An external starshade is a separate, petal-shaped spacecraft designed to fly tens of thousands of miles in front of a telescope. A starshade is incredible at suppressing starlight, easily reaching a contrast level where the star is billions of times dimmer. But it has a major catch: it does not make the image any sharper. So a telescope would still be limited by the mirror size. It does make getting a better SNR easier as it can block out a lot of unwanted starlight. Under ideal conditions, a starshade would reduce the integration time to around 2 years per pixel and the complete image would be done in about 230 years. Still too long, especially when you consider how difficult formation flying with a starshade is.

Figure 2: Using a starshade can help block unwanted light from the host star, making it far easier to spot a planet in orbit. While it will help with the collection of photons, it won’t change the size of the primary mirror. Image credit: NASA/JPL.
Optical interferometry maybe?
Nope. The baseline required for interferometry would be around 130 kilometers and you would need to do it in space. While there is certainly enough space… in space, it would be impossible to get the picometer precision needed with any formation flying concept we can imagine at the moment. We might get down to two orders of magnitude off on the resolution with a more realistic baseline but the low amount of photons for each pixel, the overwhelming astrophysical and instrumental backgrounds and the number of reconfigurations would still lead to centuries of required observation.
Back to telescopes then. Big ones, on the ground.
With the 39 meter EELT mirror, the angular resolution is down to 2000 times too coarse in order to resolve our 10×10 pixel image. And even with adaptive optics, there is a limit to how much noise we can suppress. Getting enough photons for a SNR ration above 5 would take about 285 years. That is a lot of clear nights to wish for.

Can we cheat physics? Indirect mapping.
What about indirect reconstruction techniques? These are clever mathematical tricks that attempt to create a map without actually having a telescope big enough to see the planet’s surface. While these methods have worked for giant, “Hot Jupiter” planets, the paper finds they are almost entirely impossible for an Earth-like world.

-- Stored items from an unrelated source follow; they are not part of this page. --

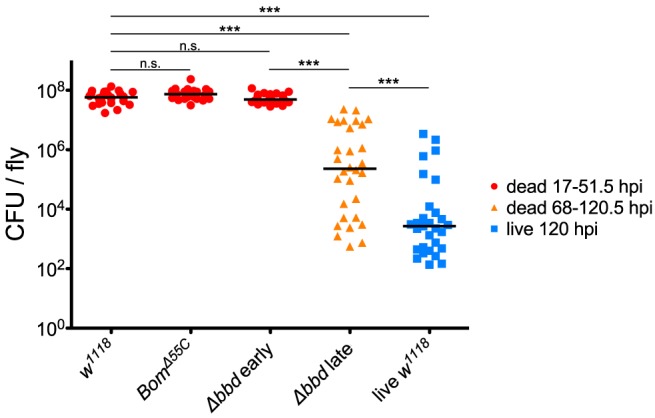
Bombardier mediates both infection resistance and tolerance. Bacterial load upon death (BLUD) of w1118, BomΔ55C, and Δbbd flies, plotted by early (17–51.5 hpi, red) or late (68–120.5 hpi, orange) time of death post-infection, as well as bacterial load of live w1118 flies 120 hpi (blue). Data was obtained and combined from three independent experiments totaling n = 26 for w1118, n = 30 for BomΔ55C, n = 33 for Δbbd red, n = 30 for Δbbd orange, and n = 29 for live w1118. Black bars indicate median values. Statistics were calculated using multiple Mann-Whitney U-tests. For significance, p = 0.0085 after Šidák correction for multiple comparisons (α = 0.05, k = 6). The pathogen loads of early deaths for BomΔ55C and Δbbd were not significantly different from w1118 (p > 0.05). The pathogen load of late Δbbd fly deaths is significantly different from that of the early-death Δbbd and w1118 groups (***p < 0.0001) and also significantly different from that of live w1118 flies 120 hpi (***p < 0.0001). Finally, the early-death w1118 pathogen load was significantly different from that of live w1118 flies 120 hpi (***p < 0.0001) (hpi, hours post-infection).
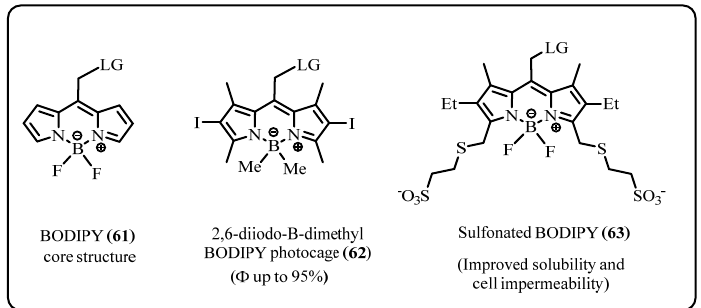
Figure 6. The structures of BODIPY ( 61 ) and its functionalized derivatives ( 62 , 63 ).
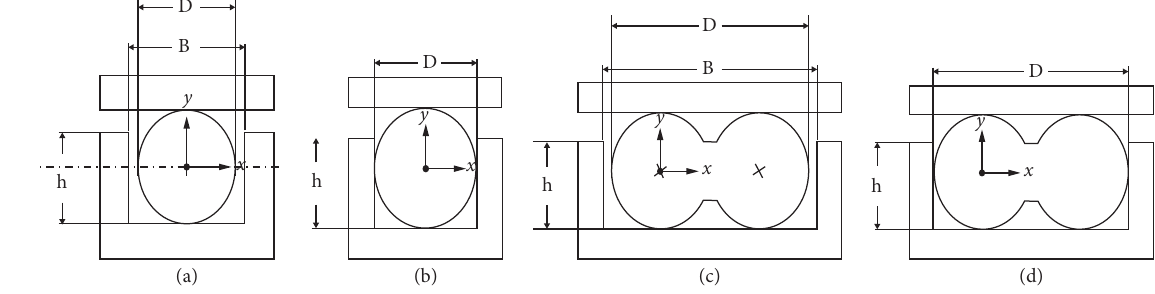
Figure 1: Two-dimensional models of the four seals considered in this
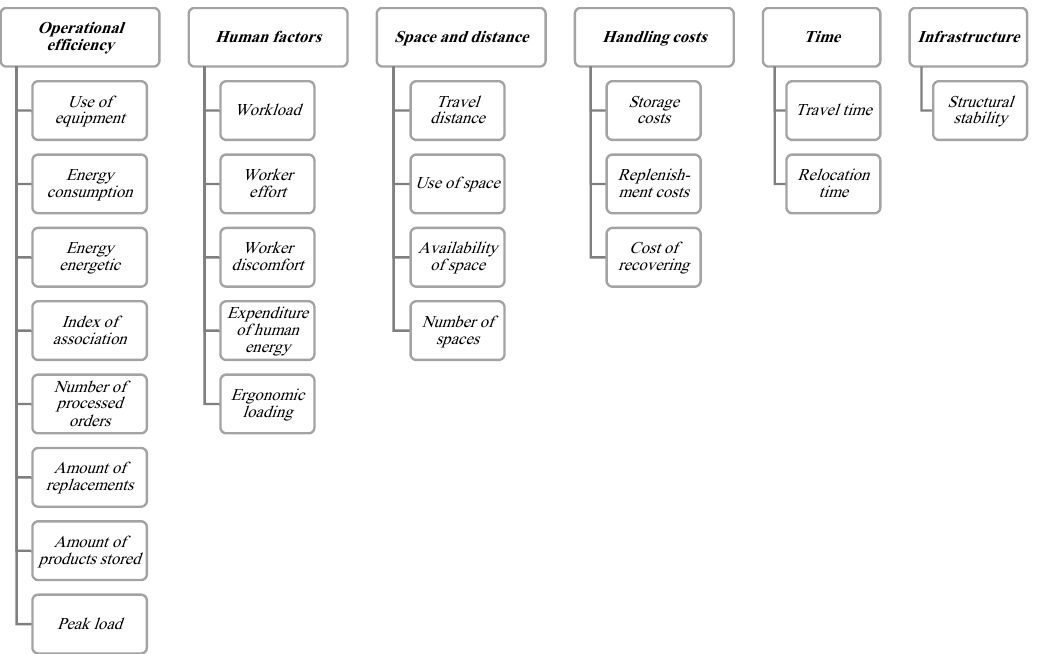
Fig. 13. Classification of performance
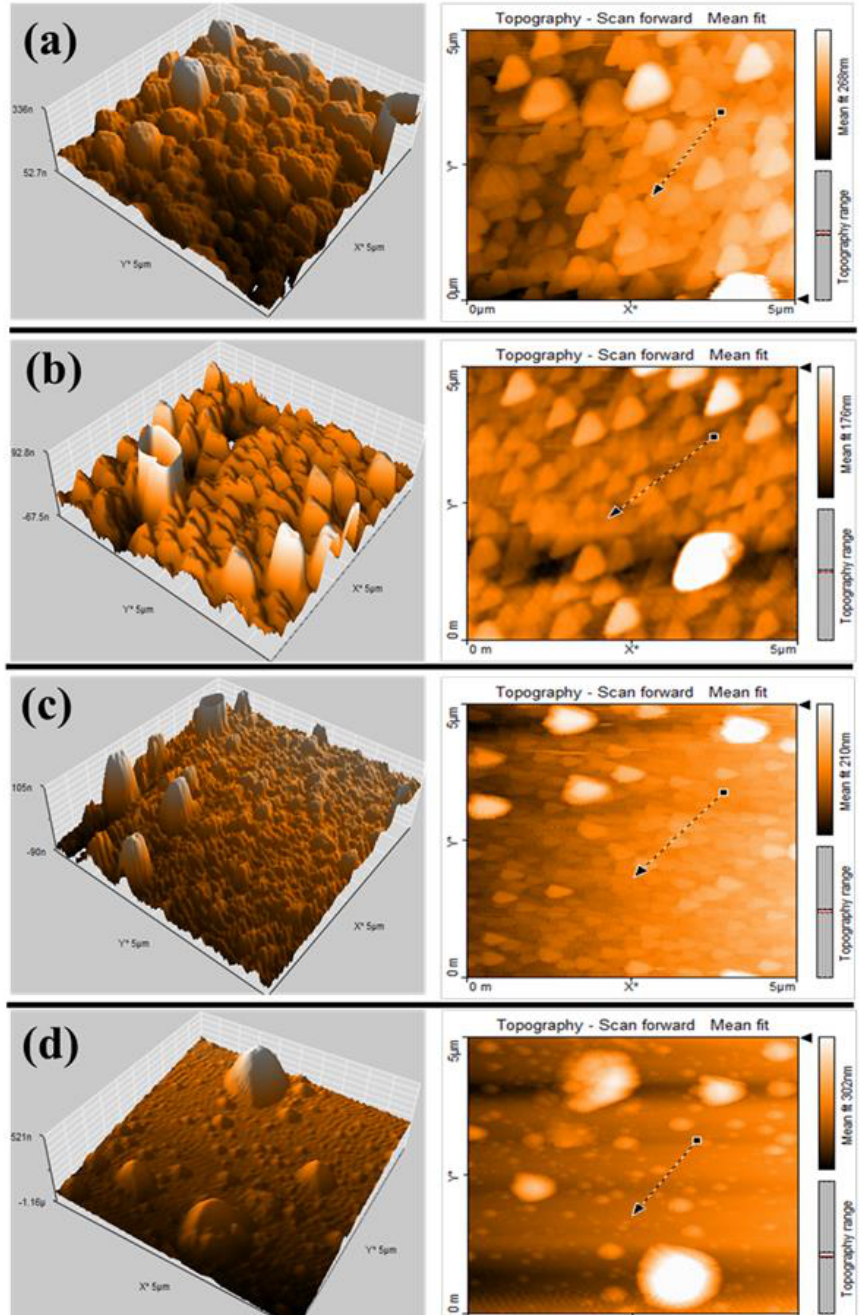
Figure 3. 2D and 3D atomic force microscopy (AFM) images of the Y/Sialon thin films prepared by PLD at: ( a ) RT; ( b ) 100 °C; ( c ) 300 °C; ( d ) 500 °C.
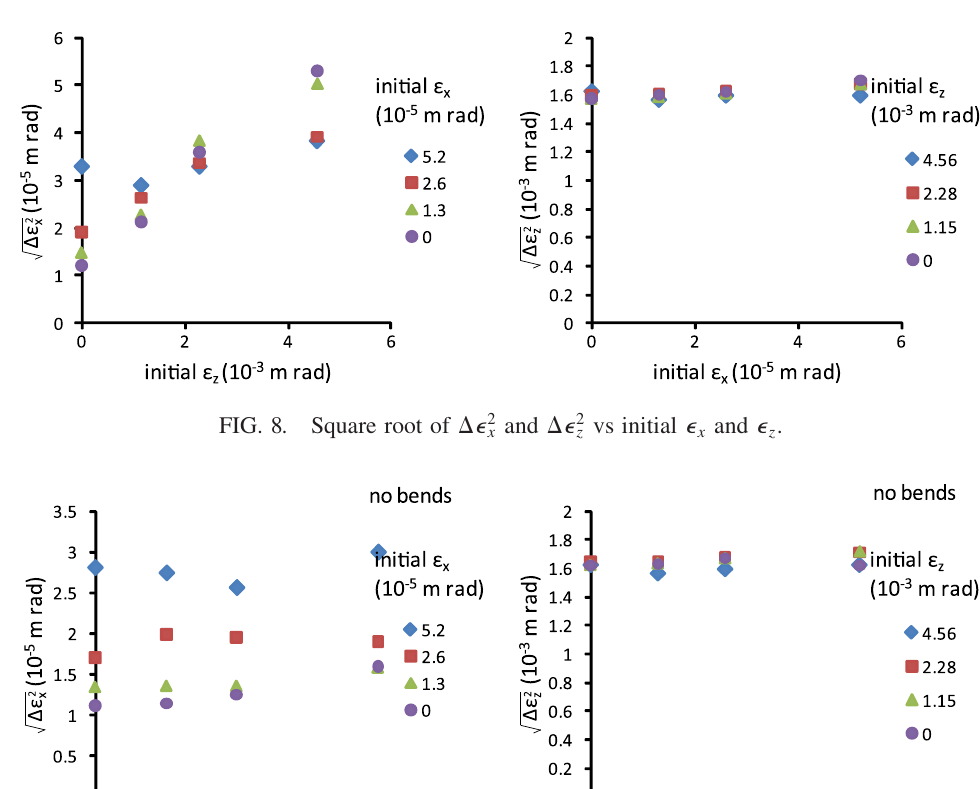
and (cid:1) (cid:1) 2 vs initial (cid:1) x z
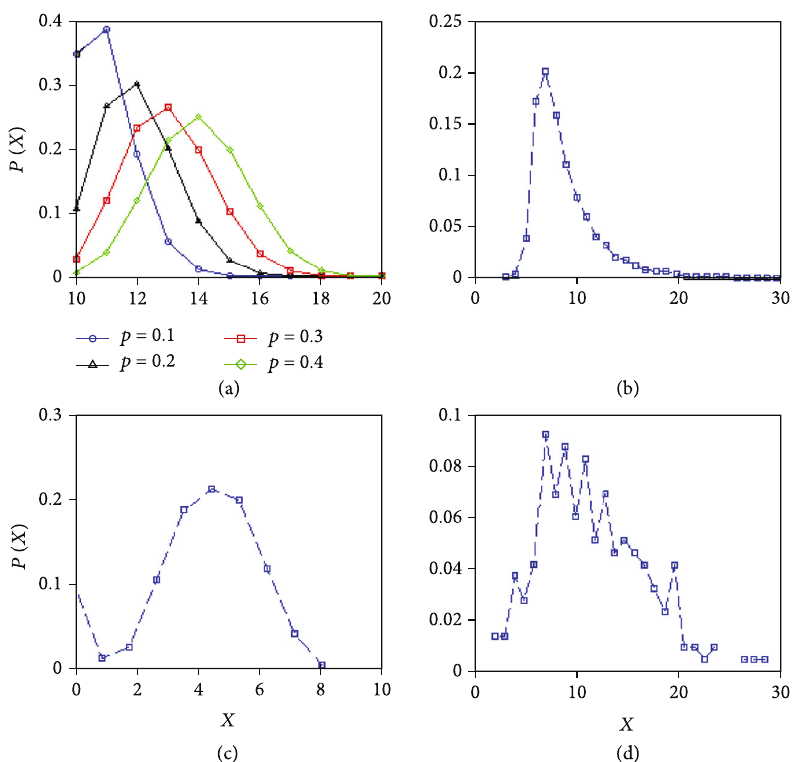
Figure 2: The initial degree distribution of new nodes: (a) model result ( m = 10 ); (b) data from the online dictionary entry hyperlink network [45]; (c) physicians trust network [46]; (d) student interpersonal network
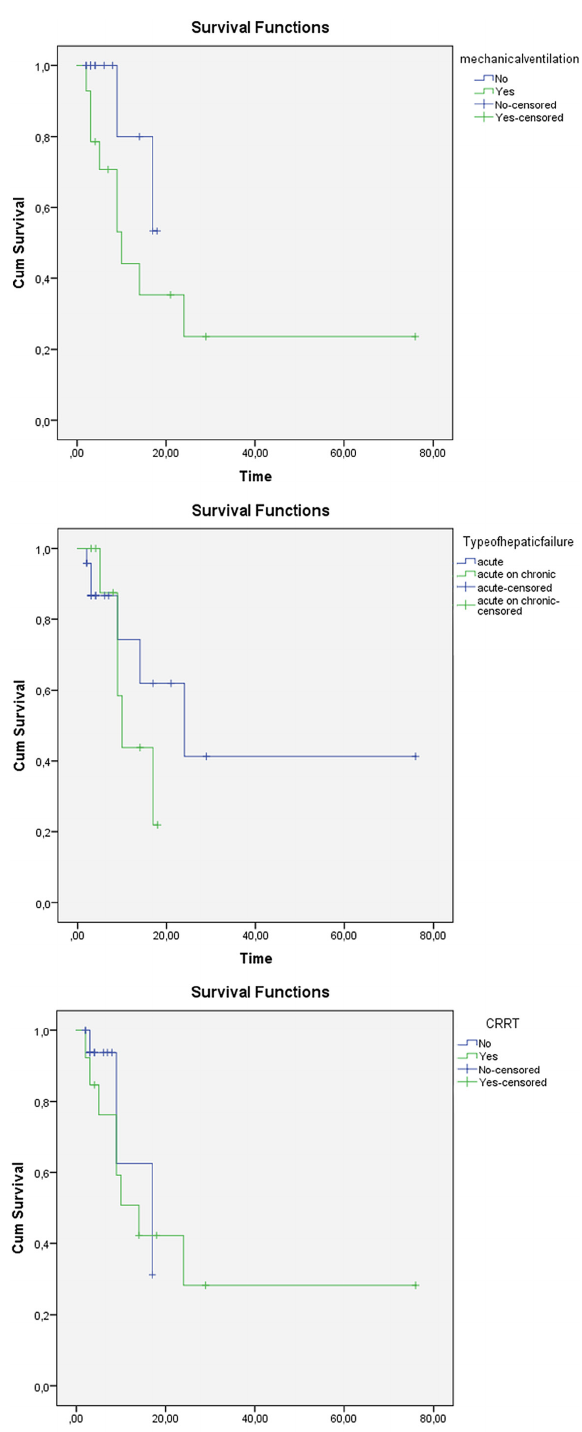
Figure 2. Kaplan–Meier survival curves for mechanical ventilation support, hepatic failure type, and CRRT therapy. CRRT, continue renal replacement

Rotational mapping doesn’t work well. This technique is like watching a distant, spinning disco ball. As different colored tiles rotate into view, the total brightness changes slightly. By tracking these flickers over time, you can try to guess what the “tiles” (continents or oceans) look like. But this technique only gives you a “slice” of the planet across its middle (longitude). It provides no information about the top or bottom (latitude) of the planet. Additionally to get even a basic 1D map of an Earth-twin, you would need to watch it rotate for about 10 to 20 days straight. During this time you would want the skies to be completely clear. Earth’s clouds change every day. These shifting patterns act like “noise,” making it very hard to tell if a bright spot is a permanent continent or just a passing storm.
Eclipse mapping fares no better. This method involves watching a planet as it passes behind its star (an eclipse) or in front of it (a transit). By measuring how the light disappears and reappears pixel-by-pixel as the star’s edge “scans” the planet, we could theoretically build a map. But here that math really turns against us. For an Earth-sized planet, the signal is so faint that you would need to watch thousands of eclipses to get a clear picture. Since these planets only eclipse their stars once a year (like Earth), a full map would require tens or even hundreds of thousands of years worth of observation. Not very practical.
So it looks like we won’t get our exoplanet image anytime soon. But we knew that going in and who knows – perhaps in the future we will be able to just send a probe with a camera to take that damned picture and be done with it. But for now, we are demonstratively a long way off getting an actual image of an exoplanet. But luckily, there is still a wealth of information in the data that we can get. Current and next generation telescopes show great promise for detecting biosignatures that will help us answer the question about whether we are alone in the Universe. Just don’t expect any pictures of aliens waving back at us.